• **WHAT IS EXPECTED**
Every line below that includes the word "sind" needs to be copied.

• **INPUT DATA**

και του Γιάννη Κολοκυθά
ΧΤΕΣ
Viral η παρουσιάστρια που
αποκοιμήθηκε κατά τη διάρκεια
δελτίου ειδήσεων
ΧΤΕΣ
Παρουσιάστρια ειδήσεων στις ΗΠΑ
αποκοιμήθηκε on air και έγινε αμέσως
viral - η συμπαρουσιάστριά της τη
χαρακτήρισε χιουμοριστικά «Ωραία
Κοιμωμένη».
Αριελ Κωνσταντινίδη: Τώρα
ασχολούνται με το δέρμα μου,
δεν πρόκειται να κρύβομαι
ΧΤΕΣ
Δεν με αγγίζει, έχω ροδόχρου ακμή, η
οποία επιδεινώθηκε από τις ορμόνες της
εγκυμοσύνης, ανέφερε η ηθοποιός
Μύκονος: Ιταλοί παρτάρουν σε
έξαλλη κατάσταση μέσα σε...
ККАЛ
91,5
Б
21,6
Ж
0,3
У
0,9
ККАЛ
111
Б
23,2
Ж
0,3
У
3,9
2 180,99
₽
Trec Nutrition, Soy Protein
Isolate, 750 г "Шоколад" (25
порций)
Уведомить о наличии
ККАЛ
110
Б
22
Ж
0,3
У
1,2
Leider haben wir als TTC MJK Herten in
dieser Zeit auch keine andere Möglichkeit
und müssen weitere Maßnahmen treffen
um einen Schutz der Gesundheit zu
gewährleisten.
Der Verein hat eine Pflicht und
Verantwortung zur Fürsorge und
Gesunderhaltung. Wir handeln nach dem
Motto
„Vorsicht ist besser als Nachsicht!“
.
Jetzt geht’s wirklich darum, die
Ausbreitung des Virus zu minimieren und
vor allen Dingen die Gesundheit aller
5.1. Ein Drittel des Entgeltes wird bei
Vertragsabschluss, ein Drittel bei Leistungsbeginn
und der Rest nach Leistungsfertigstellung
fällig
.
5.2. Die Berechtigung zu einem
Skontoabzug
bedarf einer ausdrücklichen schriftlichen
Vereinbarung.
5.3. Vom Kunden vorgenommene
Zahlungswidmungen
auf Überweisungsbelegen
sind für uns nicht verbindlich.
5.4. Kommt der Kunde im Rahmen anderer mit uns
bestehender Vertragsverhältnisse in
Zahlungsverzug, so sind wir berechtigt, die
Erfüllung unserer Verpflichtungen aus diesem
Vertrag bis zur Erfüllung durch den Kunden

• **ANSWER TO THIS EXERCISE**
sind für uns nicht verbindlich.
Zahlungsverzug, so sind wir berechtigt, die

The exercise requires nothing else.